Poor Canaanites?

The world has a long history of genocide. In 1990, civil war broke out in Rwanda, Africa resulting in the murder of around 1 million people. In 1976, under Pol Pot’s Communist Regime in Cambodia, as many as 2 million people are estimated to have been killed. Of course, the most widely-known genocide in history is Adolph Hitler’s extermination of more than six million Jews and other people from 1939 to 1945. But, the world’s worst genocide is attributed to Mao Zedong who terminated anywhere between 40 to 70 million people during his reign over Communist China (1949 to 1976). Most rational, sane people, despite their background, ethnicity, or religious beliefs, view these events as cruel, callous, and nefarious. It is considered a terrible crime against humanity.

So, if mass murder is horrible and unacceptable, then what about the destruction of the Canaanites in the Old Testament? (see Exodus 23:23; Deuteronomy 7:1-2; Joshua 3:10, 9:24) Wouldn’t that be considered genocide?
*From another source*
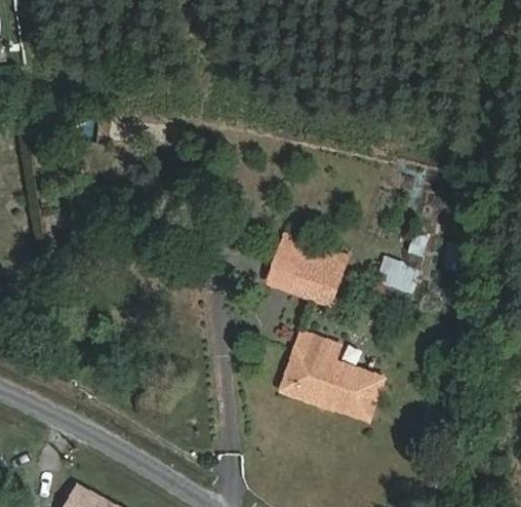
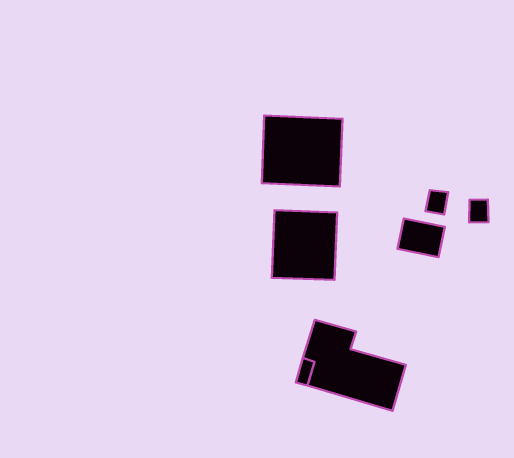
building: none -> [262,115,342,187]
How could a loving God instruct one group of people to kill and conquer another group? What are Christians to make of that? The answer is found in context. Here are three points to keep in mind:

God is Sovereign. The first thing one must understand is God is the Creator, we are the creation. He is the highest authority. Period. Thus, He has the right to do with His creation as He desires. His omnipotence might not sit well in some minds, but it doesn’t change the truth. God said, “My thoughts are not your thoughts, Nor are your ways My ways, … For as the heavens are higher than the earth, So are My ways higher than your ways … ” (Isaiah 55:8-9) It is foolish to try and judge God’s actions with human wisdom when we are not in a position to do so. “Indeed, 0 man, who are you to reply against God? Will the thing formed say to Him who formed it, ‘Why have you made me like this? Does not the potter have power over the clay? (Romans 9:20-21)

God is Longsuffering. The second thing to understand is that God did not just make a impulsive or capricious decision to destroy the nations of Canaan. God is “slow to anger and great in mercy” (Psalm 145:8). He is ‘7ongsuffering …, not willing that any should perish but that all should come to repentance” (2 Peter 3:9) God waited more than four centuries to bring judgment upon the inhabitants of Canaan. To Abraham, he stated, “the iniquity of the Amorites” was ‘not yet complete”‘ (Genesis 15:16). He knew their sin was getting worse! But, His patience has a limit. When the Canaanites’ iniquity was full, God used Israel as His agent of justice upon a barbarous culture. This is the lesson we must learn. His patience with impenitent sinners eventually ends, just like it did for the wicked world of Noah’s time, or for Sodom and Gomorrah in the days of Abraham. In the same manner, it ended for the inhabitants of Canaan.

God is a Just Judge. Lastly, while we may not fully comprehend God’s eternal ways, or completely recognize that His patience is limited, He is still loving, holy, merciful and righteous. Yet, His love and mercy does not prohibit Him from punishing wickedness any more than loving, merciful parents, policemen, or judges might justly administer punishment to those who violate the rules or law. In fact, it would be unloving if God did nothing to sinners!

The people of Canaan were far from innocent! They practiced human sacrifice (murdering innocent children), worshiping idols, incest, bestiality, and were extremely hostile toward Yahweh. They were also fully aware of God’s expectations (if Nineveh knew to repent, so did Canaan – cf. Jonah 3:10; Joshua 2:10). They could have even saved their own lives, just like Rahab and her family did Joshua 2:1-4). Therefore, if a policeman, who has the authority (both from God and the government – Romans 13:1-4) to kill a wicked person who is murdering others, or a judge has the authority to sentence a depraved child rapist to death, then God certainly has the authority to sentence a wicked nation to execution. Loving-kindness and capital punishment are not contradictory.